Google's win in an Australian courtroom could have far-reaching impact in the mobile advertising space for the search engine giant.
An Australian court ruled in favor of Google by saying the company didn't mislead online users through its ad sponsored-links and that Google can't be held liable for messages contained in online ads.
The ruling, by Australia's High Court, allows Internet providers and search engines to say they are not publishers but rather just carriers of information that third parties provide, according to a Feb. 6 report by Reuters.
Similar cases have arisen against Google in other nations around the world, and the Australian court rulings could certainly now be viewed with some weight in those cases.
"Others will definitely be looking at this ruling," Peter Lee, head of Australia's Internet Industry Association, told Reuters. "Google is a worldwide business. This is something of a first, and it does add some clarity for the industry."
The decision came after a six-year legal battle in Australia, reported Reuters.
Google had been accused by the Australian Competition and Consumer Commission (ACCC), a consumer watchdog group, of misleading and deceiving search users by displaying paid sponsor ads for competing products when users would search for a specific brand or product, according to the report.
The Australian High Court's decision overturned a previous lower court ruling that had gone against Google on the allegations.
Ultimately, the High Court apparently agreed with Google's position that it was not responsible for the ads because it was only a means of distribution for the advertiser, according to Reuters.
"Ordinary and reasonable users of the Google search engine would have understood that the representations conveyed by the sponsored links were those of the advertisers, and would not have concluded that Google adopted or endorsed the representations," the court stated in its decision.
The Australian court rulings come a little more than a month after Google won a related huge court decision in the United States in early January.

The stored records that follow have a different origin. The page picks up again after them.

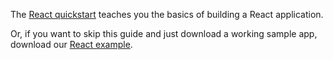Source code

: The [React quickstart](https://facebook.github.io/react/docs/installation.html#creating-a-new-application) teaches you the basics of building a React application.

Or, if you want to skip this guide and just download a working sample app, download our [React example](https://github.com/okta/samples-js-react/tree/master/okta-hosted-login).
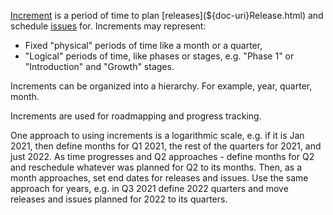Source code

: [Increment](${doc-uri}Increment.html) is a period of time to plan [releases](${doc-uri}Release.html) and schedule [issues](${doc-uri}Issue.html) for.
Increments may represent:

* Fixed "physical" periods of time like a month or a quarter, 
* "Logical" periods of time, like phases or stages, e.g. "Phase 1" or "Introduction" and "Growth" stages.

Increments can be organized into a hierarchy. For example, year, quarter, month. 

Increments are used for roadmapping and progress tracking. 

One approach to using increments is a logarithmic scale, e.g. if it is Jan 2021, then define months for Q1 2021, the rest of the quarters for 2021, and just 2022. 
As time progresses and Q2 approaches - define months for Q2 and reschedule whatever was planned for Q2 to its months. Then, as a month approaches, set end dates for releases and issues.
Use the same approach for years, e.g. in Q3 2021 define 2022 quarters and move releases and issues planned for 2022 to its quarters.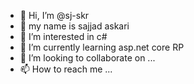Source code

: - 👋 Hi, I’m @sj-skr
- 🎩 my name is sajjad askari
- 👀 I’m interested in c#
- 🌱 I’m currently learning asp.net core RP
- 💞️ I’m looking to collaborate on ...
- 📫 How to reach me ...

<!---
sj-skr/sj-skr is a ✨ special ✨ repository because its `README.md` (this file) appears on your GitHub profile.
You can click the Preview link to take a look at your changes.
--->
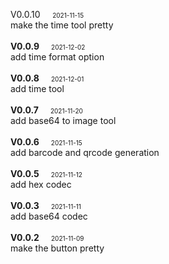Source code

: <span> V0.0.10 </span>&nbsp;&nbsp;&nbsp;&nbsp;<span style="font-size: x-small; ">2021-11-15</span><br>
make the time tool pretty<br>
<br>
<strong> V0.0.9 </strong>&nbsp;&nbsp;&nbsp;&nbsp;<span style="font-size: x-small; ">2021-12-02</span><br>
add time format option<br>
<br>
<strong> V0.0.8 </strong>&nbsp;&nbsp;&nbsp;&nbsp;<span style="font-size: x-small; ">2021-12-01</span><br>
add time tool<br>
<br>
<strong> V0.0.7 </strong>&nbsp;&nbsp;&nbsp;&nbsp;<span style="font-size: x-small; ">2021-11-20</span><br>
add base64 to image tool<br>
<br>
<strong> V0.0.6 </strong>&nbsp;&nbsp;&nbsp;&nbsp;<span style="font-size: x-small; ">2021-11-15</span><br>
add barcode and qrcode generation<br>
<br>
<strong> V0.0.5 </strong>&nbsp;&nbsp;&nbsp;&nbsp;<span style="font-size: x-small; ">2021-11-12</span><br>
add hex codec<br>
<br>
<strong> V0.0.3 </strong>&nbsp;&nbsp;&nbsp;&nbsp;<span style="font-size: x-small; ">2021-11-11</span><br>
add base64 codec<br>
<br>
<strong> V0.0.2 </strong>&nbsp;&nbsp;&nbsp;&nbsp;<span style="font-size: x-small; ">2021-11-09</span><br>
make the button pretty<br>
<br>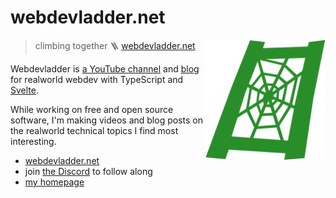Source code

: # webdevladder.net

[<img src="/static/logo.svg" alt="a spider web between two rungs of a ladder" align="right" width="192" height="192">](https://www.webdevladder.net/)

> climbing together 🪜 [webdevladder.net](https://www.webdevladder.net/)

Webdevladder is [a YouTube channel](https://youtube.com/@webdevladder) and
[blog](https://www.webdevladder.net/)
for realworld webdev with TypeScript and [Svelte](https://svelte.dev/).

While working on free and open source software,
I'm making videos and blog posts on the realworld technical topics I find most interesting.

- [webdevladder.net](https://www.webdevladder.net/)
- join [the Discord](https://discord.gg/YU5tyeK72X) to follow along
- [my homepage](https://www.ryanatkn.com/)
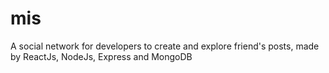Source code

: # mis
A social network for developers to create and explore friend's posts, made by ReactJs, NodeJs, Express and MongoDB 
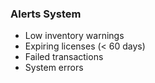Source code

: ### Alerts System

- Low inventory warnings
- Expiring licenses (< 60 days)
- Failed transactions
- System errors
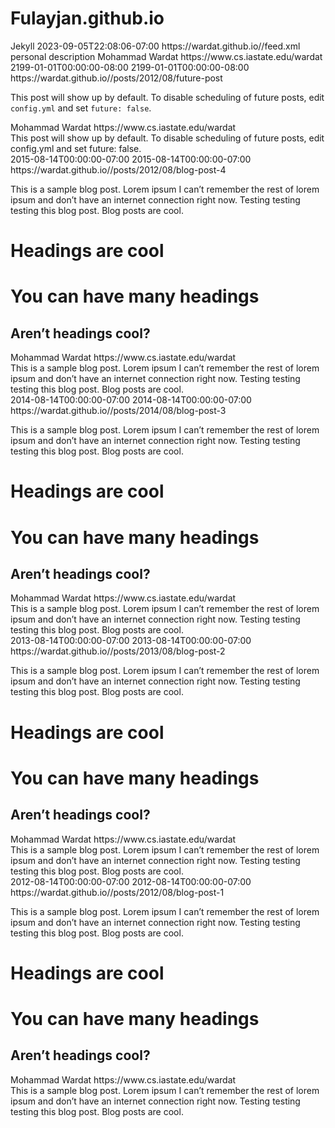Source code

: # Fulayjan.github.io
<feed xmlns="http://www.w3.org/2005/Atom">
<generator uri="https://jekyllrb.com/" version="3.9.3">Jekyll</generator>
<link href="https://wardat.github.io//feed.xml" rel="self" type="application/atom+xml"/>
<link href="https://wardat.github.io//" rel="alternate" type="text/html"/>
<updated>2023-09-05T22:08:06-07:00</updated>
<id>https://wardat.github.io//feed.xml</id>
<title type="html">Mohammad Wardat</title>
<subtitle>personal description</subtitle>
<author>
<name>Mohammad Wardat</name>
<uri>https://www.cs.iastate.edu/wardat</uri>
</author>
<entry>
<title type="html">Future Blog Post</title>
<link href="https://wardat.github.io//posts/2012/08/blog-post-4/" rel="alternate" type="text/html" title="Future Blog Post"/>
<published>2199-01-01T00:00:00-08:00</published>
<updated>2199-01-01T00:00:00-08:00</updated>
<id>https://wardat.github.io//posts/2012/08/future-post</id>
<content type="html" xml:base="https://wardat.github.io//posts/2012/08/blog-post-4/"><p>This post will show up by default. To disable scheduling of future posts, edit <code class="language-plaintext highlighter-rouge">config.yml</code> and set <code class="language-plaintext highlighter-rouge">future: false</code>.</p></content>
<author>
<name>Mohammad Wardat</name>
<uri>https://www.cs.iastate.edu/wardat</uri>
</author>
<category term="cool posts"/>
<category term="category1"/>
<category term="category2"/>
<summary type="html">This post will show up by default. To disable scheduling of future posts, edit config.yml and set future: false.</summary>
</entry>
<entry>
<title type="html">Blog Post number 4</title>
<link href="https://wardat.github.io//posts/2012/08/blog-post-4/" rel="alternate" type="text/html" title="Blog Post number 4"/>
<published>2015-08-14T00:00:00-07:00</published>
<updated>2015-08-14T00:00:00-07:00</updated>
<id>https://wardat.github.io//posts/2012/08/blog-post-4</id>
<content type="html" xml:base="https://wardat.github.io//posts/2012/08/blog-post-4/"><p>This is a sample blog post. Lorem ipsum I can’t remember the rest of lorem ipsum and don’t have an internet connection right now. Testing testing testing this blog post. Blog posts are cool.</p> <h1 id="headings-are-cool">Headings are cool</h1> <h1 id="you-can-have-many-headings">You can have many headings</h1> <h2 id="arent-headings-cool">Aren’t headings cool?</h2></content>
<author>
<name>Mohammad Wardat</name>
<uri>https://www.cs.iastate.edu/wardat</uri>
</author>
<category term="cool posts"/>
<category term="category1"/>
<category term="category2"/>
<summary type="html">This is a sample blog post. Lorem ipsum I can’t remember the rest of lorem ipsum and don’t have an internet connection right now. Testing testing testing this blog post. Blog posts are cool.</summary>
</entry>
<entry>
<title type="html">Blog Post number 3</title>
<link href="https://wardat.github.io//posts/2014/08/blog-post-3/" rel="alternate" type="text/html" title="Blog Post number 3"/>
<published>2014-08-14T00:00:00-07:00</published>
<updated>2014-08-14T00:00:00-07:00</updated>
<id>https://wardat.github.io//posts/2014/08/blog-post-3</id>
<content type="html" xml:base="https://wardat.github.io//posts/2014/08/blog-post-3/"><p>This is a sample blog post. Lorem ipsum I can’t remember the rest of lorem ipsum and don’t have an internet connection right now. Testing testing testing this blog post. Blog posts are cool.</p> <h1 id="headings-are-cool">Headings are cool</h1> <h1 id="you-can-have-many-headings">You can have many headings</h1> <h2 id="arent-headings-cool">Aren’t headings cool?</h2></content>
<author>
<name>Mohammad Wardat</name>
<uri>https://www.cs.iastate.edu/wardat</uri>
</author>
<category term="cool posts"/>
<category term="category1"/>
<category term="category2"/>
<summary type="html">This is a sample blog post. Lorem ipsum I can’t remember the rest of lorem ipsum and don’t have an internet connection right now. Testing testing testing this blog post. Blog posts are cool.</summary>
</entry>
<entry>
<title type="html">Blog Post number 2</title>
<link href="https://wardat.github.io//posts/2013/08/blog-post-2/" rel="alternate" type="text/html" title="Blog Post number 2"/>
<published>2013-08-14T00:00:00-07:00</published>
<updated>2013-08-14T00:00:00-07:00</updated>
<id>https://wardat.github.io//posts/2013/08/blog-post-2</id>
<content type="html" xml:base="https://wardat.github.io//posts/2013/08/blog-post-2/"><p>This is a sample blog post. Lorem ipsum I can’t remember the rest of lorem ipsum and don’t have an internet connection right now. Testing testing testing this blog post. Blog posts are cool.</p> <h1 id="headings-are-cool">Headings are cool</h1> <h1 id="you-can-have-many-headings">You can have many headings</h1> <h2 id="arent-headings-cool">Aren’t headings cool?</h2></content>
<author>
<name>Mohammad Wardat</name>
<uri>https://www.cs.iastate.edu/wardat</uri>
</author>
<category term="cool posts"/>
<category term="category1"/>
<category term="category2"/>
<summary type="html">This is a sample blog post. Lorem ipsum I can’t remember the rest of lorem ipsum and don’t have an internet connection right now. Testing testing testing this blog post. Blog posts are cool.</summary>
</entry>
<entry>
<title type="html">Blog Post number 1</title>
<link href="https://wardat.github.io//posts/2012/08/blog-post-1/" rel="alternate" type="text/html" title="Blog Post number 1"/>
<published>2012-08-14T00:00:00-07:00</published>
<updated>2012-08-14T00:00:00-07:00</updated>
<id>https://wardat.github.io//posts/2012/08/blog-post-1</id>
<content type="html" xml:base="https://wardat.github.io//posts/2012/08/blog-post-1/"><p>This is a sample blog post. Lorem ipsum I can’t remember the rest of lorem ipsum and don’t have an internet connection right now. Testing testing testing this blog post. Blog posts are cool.</p> <h1 id="headings-are-cool">Headings are cool</h1> <h1 id="you-can-have-many-headings">You can have many headings</h1> <h2 id="arent-headings-cool">Aren’t headings cool?</h2></content>
<author>
<name>Mohammad Wardat</name>
<uri>https://www.cs.iastate.edu/wardat</uri>
</author>
<category term="cool posts"/>
<category term="category1"/>
<category term="category2"/>
<summary type="html">This is a sample blog post. Lorem ipsum I can’t remember the rest of lorem ipsum and don’t have an internet connection right now. Testing testing testing this blog post. Blog posts are cool.</summary>
</entry>
</feed>
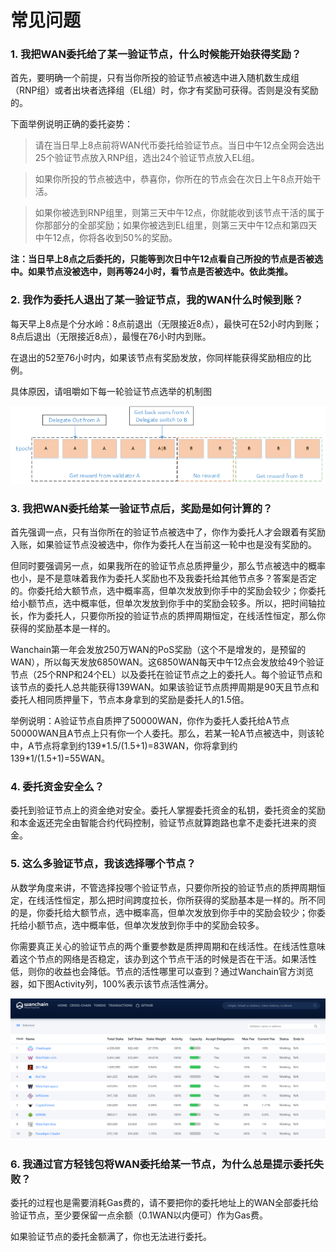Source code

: # 常见问题
### 1. 我把WAN委托给了某一验证节点，什么时候能开始获得奖励？

首先，要明确一个前提，只有当你所投的验证节点被选中进入随机数生成组（RNP组）或者出块者选择组（EL组）时，你才有奖励可获得。否则是没有奖励的。

下面举例说明正确的委托姿势：

> 请在当日早上8点前将WAN代币委托给验证节点。当日中午12点全网会选出25个验证节点放入RNP组，选出24个验证节点放入EL组。

> 如果你所投的节点被选中，恭喜你，你所在的节点会在次日上午8点开始干活。

> 如果你被选到RNP组里，则第三天中午12点，你就能收到该节点干活的属于你那部分的全部奖励；如果你被选到EL组里，则第三天中午12点和第四天中午12点，你将各收到50%的奖励。

**注：当日早上8点之后委托的，只能等到次日中午12点看自己所投的节点是否被选中。如果节点没被选中，则再等24小时，看节点是否被选中。依此类推。**

### 2. 我作为委托人退出了某一验证节点，我的WAN什么时候到账？

每天早上8点是个分水岭：8点前退出（无限接近8点），最快可在52小时内到账；8点后退出（无限接近8点），最慢在76小时内到账。

在退出的52至76小时内，如果该节点有奖励发放，你同样能获得奖励相应的比例。

具体原因，请咀嚼如下每一轮验证节点选举的机制图

![](media/epochexit.png)

### 3. 我把WAN委托给某一验证节点后，奖励是如何计算的？

首先强调一点，只有当你所在的验证节点被选中了，你作为委托人才会跟着有奖励入账，如果验证节点没被选中，你作为委托人在当前这一轮中也是没有奖励的。

但同时要强调另一点，如果我所在的验证节点总质押量少，那么节点被选中的概率也小，是不是意味着我作为委托人奖励也不及我委托给其他节点多？答案是否定的。你委托给大额节点，选中概率高，但单次发放到你手中的奖励会较少；你委托给小额节点，选中概率低，但单次发放到你手中的奖励会较多。所以，把时间轴拉长，作为委托人，只要你所投的验证节点的质押周期恒定，在线活性恒定，那么你获得的奖励基本是一样的。

Wanchain第一年会发放250万WAN的PoS奖励（这个不是增发的，是预留的WAN），所以每天发放6850WAN。这6850WAN每天中午12点会发放给49个验证节点（25个RNP和24个EL）以及委托在验证节点之上的委托人。每个验证节点和该节点的委托人总共能获得139WAN。如果该验证节点质押周期是90天且节点和委托人相同质押量下，节点本身拿到的奖励是委托人的1.5倍。

举例说明：A验证节点自质押了50000WAN，你作为委托人委托给A节点50000WAN且A节点上只有你一个人委托。那么，若某一轮A节点被选中，则该轮中，A节点将拿到约139\*1.5/(1.5+1)=83WAN，你将拿到约139\*1/(1.5+1)=55WAN。

### 4. 委托资金安全么？

委托到验证节点上的资金绝对安全。委托人掌握委托资金的私钥，委托资金的奖励和本金返还完全由智能合约代码控制，验证节点就算跑路也拿不走委托进来的资金。

### 5. 这么多验证节点，我该选择哪个节点？

从数学角度来讲，不管选择投哪个验证节点，只要你所投的验证节点的质押周期恒定，在线活性恒定，那么把时间跨度拉长，你所获得的奖励基本是一样的。所不同的是，你委托给大额节点，选中概率高，但单次发放到你手中的奖励会较少；你委托给小额节点，选中概率低，但单次发放到你手中的奖励会较多。

你需要真正关心的验证节点的两个重要参数是质押周期和在线活性。在线活性意味着这个节点的网络是否稳定，该办到这个节点干活的时候是否在干活。如果活性低，则你的收益也会降低。节点的活性哪里可以查到？通过Wanchain官方浏览器，如下图Activity列，100%表示该节点活性满分。

![](media/activity.png) 

### 6. 我通过官方轻钱包将WAN委托给某一节点，为什么总是提示委托失败？

委托的过程也是需要消耗Gas费的，请不要把你的委托地址上的WAN全部委托给验证节点，至少要保留一点余额（0.1WAN以内便可）作为Gas费。

如果验证节点的委托金额满了，你也无法进行委托。

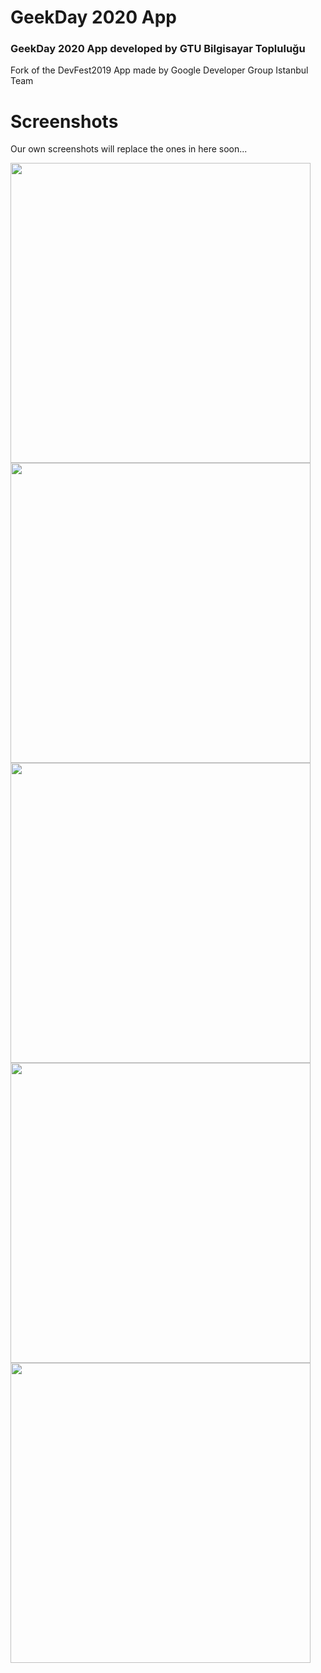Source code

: # GeekDay 2020 App

### GeekDay 2020 App developed by GTU Bilgisayar Topluluğu

Fork of the DevFest2019 App made by Google Developer Group Istanbul Team

# Screenshots

Our own screenshots will replace the ones in here soon...

<img height="480px" src="assets/1.jpeg"><img height="480px" src="assets/2.jpeg"><img height="480px" src="assets/3.jpeg"> <img height="480px" src="assets/4.jpeg"> <img height="480px" src="assets/5.jpeg">
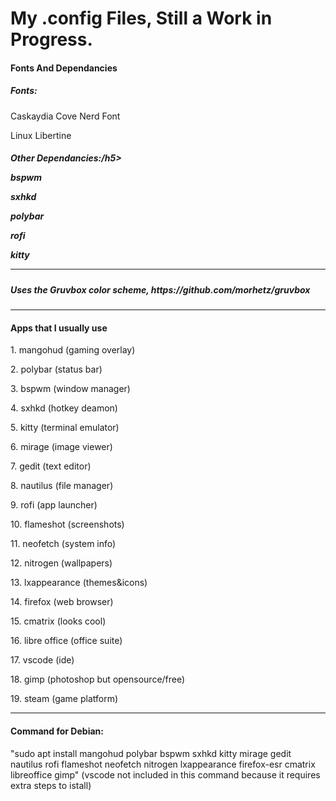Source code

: <h1>My .config Files, Still a Work in Progress.</h1>

<h4>Fonts And Dependancies</h4>
<h5>Fonts:</h5>
<p>Caskaydia Cove Nerd Font</p>
<p>Linux Libertine</p>
<h5>Other Dependancies:/h5>
<p>bspwm</p>
<p>sxhkd</p>
<p>polybar</p>
<p>rofi</p>
<p>kitty</p>


<hr>

<h5>Uses the Gruvbox color scheme, https://github.com/morhetz/gruvbox</h5>


<hr>

<h4>Apps that I usually use</h4>
<p>1. mangohud (gaming overlay)</p>
<p>2. polybar (status bar)</p>
<p>3. bspwm (window manager)</p>
<p>4. sxhkd (hotkey deamon)</p>
<p>5. kitty (terminal emulator)</p>
<p>6. mirage (image viewer)</p>
<p>7. gedit (text editor)</p>
<p>8. nautilus (file manager)</p>
<p>9. rofi (app launcher)</p>
<p>10. flameshot (screenshots)</p>
<p>11. neofetch (system info)</p>
<p>12. nitrogen (wallpapers)</p>
<p>13. lxappearance (themes&icons)</p>
<p>14. firefox (web browser)</p>
<p>15. cmatrix (looks cool)</p>
<p>16. libre office (office suite)</p>
<p>17. vscode (ide)</p>
<p>18. gimp (photoshop but opensource/free)</p>
<p>19. steam (game platform)</p>

<hr>

<h4>Command for Debian:</h4>
<p>"sudo apt install mangohud polybar bspwm sxhkd kitty mirage gedit nautilus rofi flameshot neofetch nitrogen lxappearance firefox-esr cmatrix libreoffice gimp" (vscode not included in this command because it requires extra steps to istall)</p>

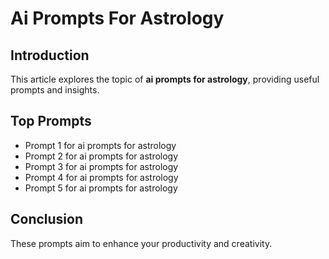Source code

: # Ai Prompts For Astrology

## Introduction

This article explores the topic of **ai prompts for astrology**, providing useful prompts and insights.

## Top Prompts

- Prompt 1 for ai prompts for astrology
- Prompt 2 for ai prompts for astrology
- Prompt 3 for ai prompts for astrology
- Prompt 4 for ai prompts for astrology
- Prompt 5 for ai prompts for astrology

## Conclusion

These prompts aim to enhance your productivity and creativity.
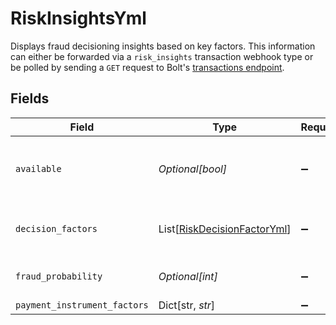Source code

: # RiskInsightsYml

Displays fraud decisioning insights based on key factors. This information can either be forwarded via a `risk_insights` transaction webhook type or be polled by sending a `GET` request to Bolt's [transactions endpoint](/api-bolt/#operation/transaction-details).



## Fields

| Field                                                                                 | Type                                                                                  | Required                                                                              | Description                                                                           | Example                                                                               |
| ------------------------------------------------------------------------------------- | ------------------------------------------------------------------------------------- | ------------------------------------------------------------------------------------- | ------------------------------------------------------------------------------------- | ------------------------------------------------------------------------------------- |
| `available`                                                                           | *Optional[bool]*                                                                      | :heavy_minus_sign:                                                                    | Must be set to `true` to receive fraud insights.                                      | true                                                                                  |
| `decision_factors`                                                                    | List[[RiskDecisionFactorYml](../../models/shared/riskdecisionfactoryml.md)]           | :heavy_minus_sign:                                                                    | The top 5 factors of the fraud decision.                                              |                                                                                       |
| `fraud_probability`                                                                   | *Optional[int]*                                                                       | :heavy_minus_sign:                                                                    | The total [fraud score](/merchants/references/policies/fraud-review/#fraud-scoring).<br/> | 943                                                                                   |
| `payment_instrument_factors`                                                          | Dict[str, *str*]                                                                      | :heavy_minus_sign:                                                                    | N/A                                                                                   |                                                                                       |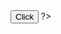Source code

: <button class="mdc-button">
  <span class="mdc-button__label">Click</span>
</button>
<? include('connect.php');

?>
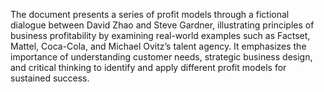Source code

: The document presents a series of profit models through a fictional dialogue between David Zhao and Steve Gardner, illustrating principles of business profitability by examining real-world examples such as Factset, Mattel, Coca-Cola, and Michael Ovitz’s talent agency. It emphasizes the importance of understanding customer needs, strategic business design, and critical thinking to identify and apply different profit models for sustained success.
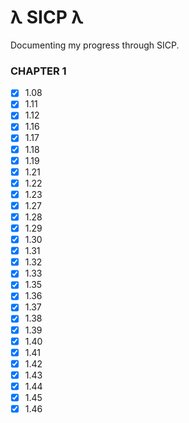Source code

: # λ SICP λ
Documenting my progress through SICP.

### CHAPTER 1
- [x] 1.08
- [x] 1.11
- [x] 1.12
- [x] 1.16  
- [x] 1.17
- [x] 1.18
- [x] 1.19
- [x] 1.21
- [x] 1.22
- [x] 1.23
- [x] 1.27
- [x] 1.28
- [x] 1.29
- [x] 1.30
- [x] 1.31
- [x] 1.32
- [x] 1.33
- [x] 1.35
- [x] 1.36
- [x] 1.37
- [x] 1.38
- [x] 1.39
- [x] 1.40
- [x] 1.41
- [x] 1.42
- [x] 1.43
- [x] 1.44
- [x] 1.45
- [x] 1.46
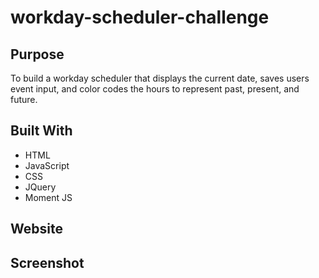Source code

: # workday-scheduler-challenge

## Purpose
To build a workday scheduler that displays the current date, saves users event input, and color codes the hours to represent past, present, and future.

## Built With
* HTML
* JavaScript
* CSS
* JQuery
* Moment JS

## Website

## Screenshot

In that case, the U.S. Federal Trade Commission resolved an antitrust probe in Google's favor by passing on a federal probe and entering into a voluntary agreement with Google to change some of its business practices to resolve the complaints of some competitors about the company's conduct.
Charles King, principal IT analyst for Pund-IT, told eWEEK that he agrees that the Australian court case could certainly impact other such cases around the globe.
"Google claimed it was simply a conduit for the ads," said King. "Opponents said Google is a publisher and is responsible for the content of its ads."
The company's point of view is that it can't be held accountable for everything advertisers do, he said.
King said he agrees with the court's decision in siding with Google in the matter, but added that the company needs to step back and take a bigger picture look over how it is perceived in the marketplace.
"We're only 10-plus years into the online commerce revolution, so I think it would behoove Google to be as transparent as possible about what it is doing," King said. "As a world leader in worldwide advertising, Google is in a position to set the bar for advertisers and consumers for what they should provide and expect in their online e-commerce experiences."